Let \[\Delta (x)=\left| \,\begin{matrix} {{f}_{1}}(x) & {{f}_{2}}(x) & {{f}_{3}}(x)  \\ {{b}_{1}} & {{b}_{2}} & {{b}_{3}}  \\ {{c}_{1}} & {{c}_{2}} & {{c}_{3}}  \\ \end{matrix}\, \right|\], 

Then \[\Delta '(x)=\left| \,\begin{matrix} f{{'}_{1}}(x) & f{{'}_{2}}(x) & f{{'}_{3}}(x)  \\ {{b}_{1}} & {{b}_{2}} & {{b}_{3}}  \\ {{c}_{1}} & {{c}_{2}} & {{c}_{3}}  \\ \end{matrix}\, \right|\]

And in general \[{{\Delta }^{n}}(x)=\left| \,\begin{matrix} {{f}_{1}}^{n}(x) & {{f}_{2}}^{n}(x) & {{f}_{3}}^{n}(x)  \\ {{b}_{1}} & {{b}_{2}} & {{b}_{3}}  \\ {{c}_{1}} & {{c}_{2}} & {{c}_{3}}  \\ \end{matrix}\, \right|\]

where \[n\] is any positive integer and \[{{f}^{n}}(x)\] denotes the \[{{n}^{th}}\] derivative of \[f(x)\].

(2) Integration of a determinant

Let \[\Delta (x)=\left| \,\begin{matrix} f(x) & g(x) & h(x)  \\ a & b & c  \\ l & m & n  \\ \end{matrix}\, \right|\], where \[a,\text{ }b,\text{ }c,\text{ }l,\text{ }m\] and \[n\] are constants.

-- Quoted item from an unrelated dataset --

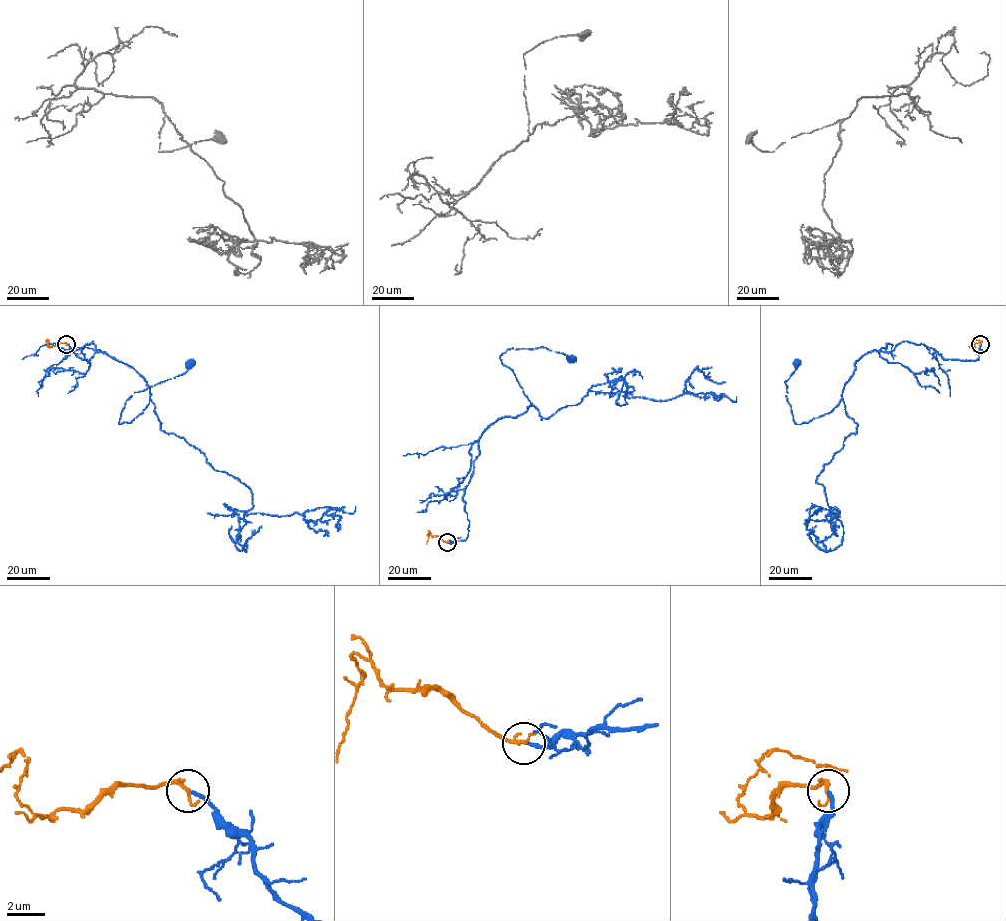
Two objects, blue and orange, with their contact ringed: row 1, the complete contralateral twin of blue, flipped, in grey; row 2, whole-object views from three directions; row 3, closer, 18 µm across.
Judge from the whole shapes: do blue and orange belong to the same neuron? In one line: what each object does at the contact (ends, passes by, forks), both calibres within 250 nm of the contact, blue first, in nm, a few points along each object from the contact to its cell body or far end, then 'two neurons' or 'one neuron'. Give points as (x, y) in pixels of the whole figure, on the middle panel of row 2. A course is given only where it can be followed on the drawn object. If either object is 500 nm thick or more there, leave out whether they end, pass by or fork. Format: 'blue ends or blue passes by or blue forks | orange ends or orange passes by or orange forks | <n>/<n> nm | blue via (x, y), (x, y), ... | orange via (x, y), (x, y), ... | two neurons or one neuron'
blue ends | orange passes by | 180/180 nm | blue via (448, 542), (468, 536), (463, 498), (478, 439), (531, 404), (500, 355), (544, 347), (570, 358) | orange via (447, 542), (428, 532), (426, 544) | one neuron

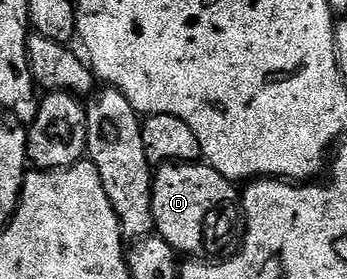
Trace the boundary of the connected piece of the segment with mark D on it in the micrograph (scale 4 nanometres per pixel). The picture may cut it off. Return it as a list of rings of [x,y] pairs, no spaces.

\[\Rightarrow \,\int_{a}^{b}{\Delta (x)dx=\left| \,\begin{matrix} \int_{a}^{b}{f(x)dx} & \int_{a}^{b}{g(x)dx} & \int_{a}^{b}{h(x)dx}  \\ a & b & c  \\ l & m & n  \\ \end{matrix}\, \right|}\]   

• If the elements of more than one column or rows are functions of \[x\] then the integration can be done only after evaluation/expansion of the determinant.